_Исходный текст:_

◆ ◆ ◆ ◆

История распорядилась так, что в 60-х гг. в Советском Союзе остро встал вопрос о расширении работ по ОВ, в особенности по ОВ психотропного действия. И эти исследования вернулись в АН СССР. Были также расширены работы по этим ОВ в академиях наук союзных республик. Тогда, после решений 1967–1970 гг., были восстановлены и работы по ОВ в лаборатории академика М.И. Кабачника в ИНЭОС АН СССР (Москва), расширены в Институте органической химии АН СССР (Казань), Институте химии природных соединений АН СССР (Москва), Институте эволюционной физиологии АН СССР (Ленинград), Институте органической химии АН УССР (Киев), Институте химии растительных веществ АН Узбекской ССР (Ташкент), Институте органического синтеза АН Латвийской ССР (Рига)[117,118,732].

◆ ◆ ◆ ◆

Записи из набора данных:
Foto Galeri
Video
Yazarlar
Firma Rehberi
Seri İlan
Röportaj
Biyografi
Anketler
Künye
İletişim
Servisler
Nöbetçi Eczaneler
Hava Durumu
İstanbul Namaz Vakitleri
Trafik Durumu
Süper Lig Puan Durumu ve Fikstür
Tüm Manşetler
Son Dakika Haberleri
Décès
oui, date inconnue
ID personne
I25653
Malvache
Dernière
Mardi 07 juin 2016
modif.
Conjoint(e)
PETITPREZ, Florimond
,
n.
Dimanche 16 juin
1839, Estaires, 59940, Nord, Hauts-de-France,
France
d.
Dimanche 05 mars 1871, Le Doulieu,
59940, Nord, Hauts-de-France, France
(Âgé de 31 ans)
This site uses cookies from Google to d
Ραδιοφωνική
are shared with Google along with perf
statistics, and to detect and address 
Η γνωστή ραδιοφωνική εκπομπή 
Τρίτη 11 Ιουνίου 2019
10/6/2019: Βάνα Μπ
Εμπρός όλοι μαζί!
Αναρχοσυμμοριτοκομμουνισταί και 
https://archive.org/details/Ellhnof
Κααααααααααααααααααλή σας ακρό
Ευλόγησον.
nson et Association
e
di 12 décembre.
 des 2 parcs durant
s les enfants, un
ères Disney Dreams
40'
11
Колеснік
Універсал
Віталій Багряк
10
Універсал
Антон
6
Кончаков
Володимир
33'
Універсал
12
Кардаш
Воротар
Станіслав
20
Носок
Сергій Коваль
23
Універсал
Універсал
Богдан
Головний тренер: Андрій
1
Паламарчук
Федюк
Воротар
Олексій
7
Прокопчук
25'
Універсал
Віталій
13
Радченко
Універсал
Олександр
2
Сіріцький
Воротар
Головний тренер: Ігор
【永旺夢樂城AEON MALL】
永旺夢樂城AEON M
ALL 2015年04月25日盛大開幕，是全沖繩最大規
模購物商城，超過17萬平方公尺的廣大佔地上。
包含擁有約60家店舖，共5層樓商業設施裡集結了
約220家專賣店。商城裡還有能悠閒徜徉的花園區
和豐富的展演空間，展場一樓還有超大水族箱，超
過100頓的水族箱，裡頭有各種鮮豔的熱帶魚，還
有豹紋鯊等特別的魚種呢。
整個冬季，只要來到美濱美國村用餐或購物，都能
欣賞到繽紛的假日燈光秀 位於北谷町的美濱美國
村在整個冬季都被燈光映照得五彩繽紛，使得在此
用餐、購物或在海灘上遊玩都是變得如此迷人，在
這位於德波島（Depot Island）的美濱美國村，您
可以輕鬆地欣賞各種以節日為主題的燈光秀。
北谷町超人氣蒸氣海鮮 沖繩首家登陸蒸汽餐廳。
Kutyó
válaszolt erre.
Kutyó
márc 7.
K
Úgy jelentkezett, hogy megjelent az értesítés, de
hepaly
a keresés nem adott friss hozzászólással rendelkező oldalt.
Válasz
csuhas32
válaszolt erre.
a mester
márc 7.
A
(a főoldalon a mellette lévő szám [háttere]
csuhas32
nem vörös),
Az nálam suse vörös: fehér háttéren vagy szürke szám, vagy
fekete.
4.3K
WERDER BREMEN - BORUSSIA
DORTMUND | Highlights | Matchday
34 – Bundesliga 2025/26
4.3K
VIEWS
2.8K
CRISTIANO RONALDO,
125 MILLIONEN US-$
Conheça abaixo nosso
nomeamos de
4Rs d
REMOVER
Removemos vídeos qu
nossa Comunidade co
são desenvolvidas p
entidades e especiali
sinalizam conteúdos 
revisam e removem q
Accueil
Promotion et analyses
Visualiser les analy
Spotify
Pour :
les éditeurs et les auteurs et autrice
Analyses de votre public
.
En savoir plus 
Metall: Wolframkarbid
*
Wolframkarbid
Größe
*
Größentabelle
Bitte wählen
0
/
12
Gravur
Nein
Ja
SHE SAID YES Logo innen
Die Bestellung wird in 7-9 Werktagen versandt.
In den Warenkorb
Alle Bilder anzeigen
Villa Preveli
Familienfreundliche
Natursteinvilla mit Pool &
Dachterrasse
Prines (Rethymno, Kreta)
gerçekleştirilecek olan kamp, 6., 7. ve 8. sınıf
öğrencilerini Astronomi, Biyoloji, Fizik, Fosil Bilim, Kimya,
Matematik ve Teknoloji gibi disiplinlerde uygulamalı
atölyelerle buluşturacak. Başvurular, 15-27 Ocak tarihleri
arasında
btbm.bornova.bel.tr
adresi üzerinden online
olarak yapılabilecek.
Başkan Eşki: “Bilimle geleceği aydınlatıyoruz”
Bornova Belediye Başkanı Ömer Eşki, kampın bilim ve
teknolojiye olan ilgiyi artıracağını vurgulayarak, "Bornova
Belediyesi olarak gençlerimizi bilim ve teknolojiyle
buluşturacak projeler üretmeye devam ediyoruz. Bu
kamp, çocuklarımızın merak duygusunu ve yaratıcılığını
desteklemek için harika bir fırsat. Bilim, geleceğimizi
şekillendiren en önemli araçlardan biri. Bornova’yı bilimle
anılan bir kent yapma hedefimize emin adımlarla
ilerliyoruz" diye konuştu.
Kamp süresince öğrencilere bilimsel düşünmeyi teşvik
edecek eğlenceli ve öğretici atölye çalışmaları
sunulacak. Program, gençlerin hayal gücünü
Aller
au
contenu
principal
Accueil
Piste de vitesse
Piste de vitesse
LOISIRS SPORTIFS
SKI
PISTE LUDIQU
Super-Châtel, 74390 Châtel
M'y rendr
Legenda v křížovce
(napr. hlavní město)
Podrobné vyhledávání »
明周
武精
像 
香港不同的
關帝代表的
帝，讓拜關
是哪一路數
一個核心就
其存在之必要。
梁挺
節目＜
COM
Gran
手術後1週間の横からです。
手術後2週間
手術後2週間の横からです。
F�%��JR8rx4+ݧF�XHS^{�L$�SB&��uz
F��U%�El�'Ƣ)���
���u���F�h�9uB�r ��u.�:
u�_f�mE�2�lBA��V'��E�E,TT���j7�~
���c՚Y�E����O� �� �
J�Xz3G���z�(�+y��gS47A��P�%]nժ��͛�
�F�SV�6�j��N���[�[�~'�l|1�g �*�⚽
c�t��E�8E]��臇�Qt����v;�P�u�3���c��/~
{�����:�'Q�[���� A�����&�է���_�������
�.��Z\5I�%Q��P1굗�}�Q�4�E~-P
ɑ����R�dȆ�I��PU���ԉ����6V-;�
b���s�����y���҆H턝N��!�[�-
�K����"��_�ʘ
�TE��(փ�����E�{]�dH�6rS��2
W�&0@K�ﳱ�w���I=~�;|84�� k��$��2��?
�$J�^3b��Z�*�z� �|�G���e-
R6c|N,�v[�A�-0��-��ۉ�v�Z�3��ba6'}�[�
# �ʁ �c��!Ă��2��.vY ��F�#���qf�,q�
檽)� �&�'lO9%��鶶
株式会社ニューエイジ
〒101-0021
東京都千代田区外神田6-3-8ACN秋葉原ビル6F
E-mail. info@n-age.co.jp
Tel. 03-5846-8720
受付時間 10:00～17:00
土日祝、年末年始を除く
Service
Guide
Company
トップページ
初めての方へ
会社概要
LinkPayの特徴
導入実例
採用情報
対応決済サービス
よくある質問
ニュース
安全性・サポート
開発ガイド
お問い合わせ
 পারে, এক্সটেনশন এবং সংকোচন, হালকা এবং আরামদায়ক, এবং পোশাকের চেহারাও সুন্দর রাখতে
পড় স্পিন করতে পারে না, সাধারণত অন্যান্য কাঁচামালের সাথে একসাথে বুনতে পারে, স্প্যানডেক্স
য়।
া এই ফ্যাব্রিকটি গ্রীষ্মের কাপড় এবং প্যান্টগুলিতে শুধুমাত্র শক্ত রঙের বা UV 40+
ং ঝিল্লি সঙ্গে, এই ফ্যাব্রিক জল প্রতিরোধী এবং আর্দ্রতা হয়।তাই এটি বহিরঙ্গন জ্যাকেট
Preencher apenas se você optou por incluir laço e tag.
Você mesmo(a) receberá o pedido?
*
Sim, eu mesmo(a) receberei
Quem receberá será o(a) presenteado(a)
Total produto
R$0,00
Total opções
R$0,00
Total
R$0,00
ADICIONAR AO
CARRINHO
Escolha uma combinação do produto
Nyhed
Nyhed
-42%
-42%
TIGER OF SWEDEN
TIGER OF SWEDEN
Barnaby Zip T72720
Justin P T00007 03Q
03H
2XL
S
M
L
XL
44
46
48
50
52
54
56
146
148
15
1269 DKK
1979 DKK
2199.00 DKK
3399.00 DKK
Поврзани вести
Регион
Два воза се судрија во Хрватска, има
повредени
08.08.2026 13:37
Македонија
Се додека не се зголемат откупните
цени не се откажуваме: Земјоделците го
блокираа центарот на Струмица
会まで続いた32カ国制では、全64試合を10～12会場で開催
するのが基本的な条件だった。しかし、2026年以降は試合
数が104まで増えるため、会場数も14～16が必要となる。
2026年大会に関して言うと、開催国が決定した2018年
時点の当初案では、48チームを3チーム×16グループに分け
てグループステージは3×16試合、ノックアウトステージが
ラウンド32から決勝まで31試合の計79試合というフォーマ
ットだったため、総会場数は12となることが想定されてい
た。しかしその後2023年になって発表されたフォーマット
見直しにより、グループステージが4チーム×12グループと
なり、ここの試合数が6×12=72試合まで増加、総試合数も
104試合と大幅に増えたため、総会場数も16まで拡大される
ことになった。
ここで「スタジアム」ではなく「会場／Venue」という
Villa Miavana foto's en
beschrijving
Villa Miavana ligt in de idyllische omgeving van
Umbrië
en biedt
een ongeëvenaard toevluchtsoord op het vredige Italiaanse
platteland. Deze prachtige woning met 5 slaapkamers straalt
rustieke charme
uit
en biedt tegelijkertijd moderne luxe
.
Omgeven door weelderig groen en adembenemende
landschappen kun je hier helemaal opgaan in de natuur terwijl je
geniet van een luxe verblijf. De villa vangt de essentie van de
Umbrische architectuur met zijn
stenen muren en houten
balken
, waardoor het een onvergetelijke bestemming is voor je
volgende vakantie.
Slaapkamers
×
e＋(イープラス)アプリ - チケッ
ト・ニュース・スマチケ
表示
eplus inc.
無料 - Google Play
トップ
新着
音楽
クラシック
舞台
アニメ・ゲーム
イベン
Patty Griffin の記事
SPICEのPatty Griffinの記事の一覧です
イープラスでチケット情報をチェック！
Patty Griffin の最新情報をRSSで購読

◆ ◆ ◆ ◆

_Задания:_
(1) Изложите исходный текст в двух предложениях.
(2) Процитируйте исходный текст от слов «История распорядилась так, что» до слов «синтеза АН Латвийской ССР (Рига)[117,118,732].».

_Ответы к заданиям:_
(1) В 60-х гг. в Советском Союзе остро встал вопрос о расширении работ по ОВ, особенно психотропного действия, и эти исследования вернулись в АН СССР и расширились в академиях наук союзных республик. После решений 1967–1970 гг. работы по ОВ были восстановлены в лаборатории академика М.И. Кабачника в ИНЭОС АН СССР и расширены в ряде институтов в Москве, Казани, Ленинграде, Киеве, Ташкенте и Риге.

(2)
История распорядилась так, что в 60-х гг. в Советском Союзе остро встал вопрос о расширении работ по ОВ, в особенности по ОВ психотропного действия. И эти исследования вернулись в АН СССР. Были также расширены работы по этим ОВ в академиях наук союзных республик. Тогда, после решений 1967–1970 гг., были восстановлены и работы по ОВ в лаборатории академика М.И. Кабачника в ИНЭОС АН СССР (Москва), расширены в Институте органической химии АН СССР (Казань), Институте химии природных соединений АН СССР (Москва), Институте эволюционной физиологии АН СССР (Ленинград), Институте органической химии АН УССР (Киев), Институте химии растительных веществ АН Узбекской ССР (Ташкент), Институте органического синтеза АН Латвийской ССР (Рига)[117,118,732].